I wired the receiver into the box for the overhead light fixture and mounted the wall plate on the wall. I cut the overnight cialis delivery drywall and added a box so the wall plate looks like it is a standard switch. It took about 10 minutes to wire up the receiver into the overhead light fixtures and another 30 minutes to mark and cut the drywall (small saw), mount the switch box and install the wall switch and clean up.

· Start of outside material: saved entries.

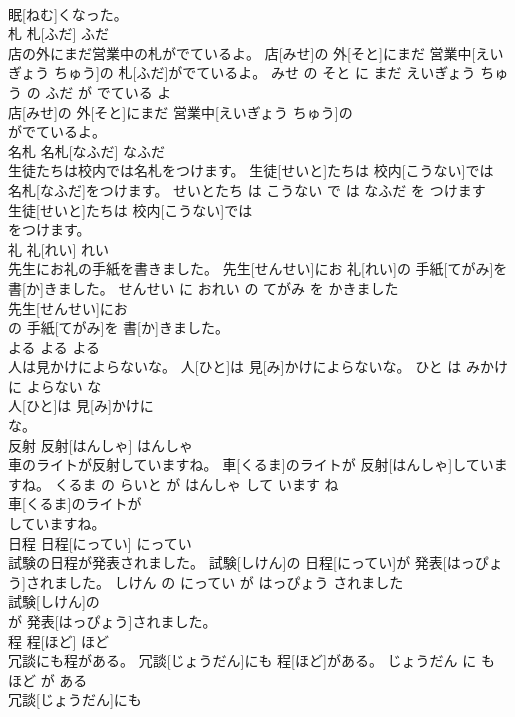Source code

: \documentclass[8pt]{extreport}
\begin{document}
\begin{CJK}{UTF8}{min}
\\	眠[ねむ]くなった。			
\\	札	札[ふだ]	ふだ	
\\	店の外にまだ営業中の札がでているよ。	店[みせ]の 外[そと]にまだ 営業中[えいぎょう ちゅう]の 札[ふだ]がでているよ。	みせ の そと に まだ えいぎょう ちゅう の ふだ が でている よ	
\\	店[みせ]の 外[そと]にまだ 営業中[えいぎょう ちゅう]の
\\	がでているよ。			
\\	名札	名札[なふだ]	なふだ	
\\	生徒たちは校内では名札をつけます。	生徒[せいと]たちは 校内[こうない]では 名札[なふだ]をつけます。	せいとたち は こうない で は なふだ を つけます	
\\	生徒[せいと]たちは 校内[こうない]では
\\	をつけます。			
\\	礼	礼[れい]	れい	
\\	先生にお礼の手紙を書きました。	先生[せんせい]にお 礼[れい]の 手紙[てがみ]を 書[か]きました。	せんせい に おれい の てがみ を かきました	
\\	先生[せんせい]にお
\\	の 手紙[てがみ]を 書[か]きました。			
\\	よる	よる	よる	
\\	人は見かけによらないな。	人[ひと]は 見[み]かけによらないな。	ひと は みかけ に よらない な	
\\	人[ひと]は 見[み]かけに
\\	な。			
\\	反射	反射[はんしゃ]	はんしゃ	
\\	車のライトが反射していますね。	車[くるま]のライトが 反射[はんしゃ]していますね。	くるま の らいと が はんしゃ して います ね	
\\	車[くるま]のライトが
\\	していますね。			
\\	日程	日程[にってい]	にってい	
\\	試験の日程が発表されました。	試験[しけん]の 日程[にってい]が 発表[はっぴょう]されました。	しけん の にってい が はっぴょう されました	
\\	試験[しけん]の
\\	が 発表[はっぴょう]されました。			
\\	程	程[ほど]	ほど	
\\	冗談にも程がある。	冗談[じょうだん]にも 程[ほど]がある。	じょうだん に も ほど が ある	
\\	冗談[じょうだん]にも

\end{CJK}
\end{document}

I feel this is wonderful device and has its place.

Too late?
written by Sean, April 07, 2012 - Our wireless light switch is designed to last up to 20 years without problems. It also has a range of 150 feet. "Not bad for a little [light switch]" Han Solo.
written by remote light switch, August 17, 2012
that is nice. i wonder if i can put it by myself
Remote control switch
written by jasmine, November 29, 2013
does anyone have experience with the Extremely Modify or Illumra or recommend any other remote changes for modifying the take change lighting without having to enhance the property. The technological looks pretty amazing, but I want to get a few opinions if anyone here has used them.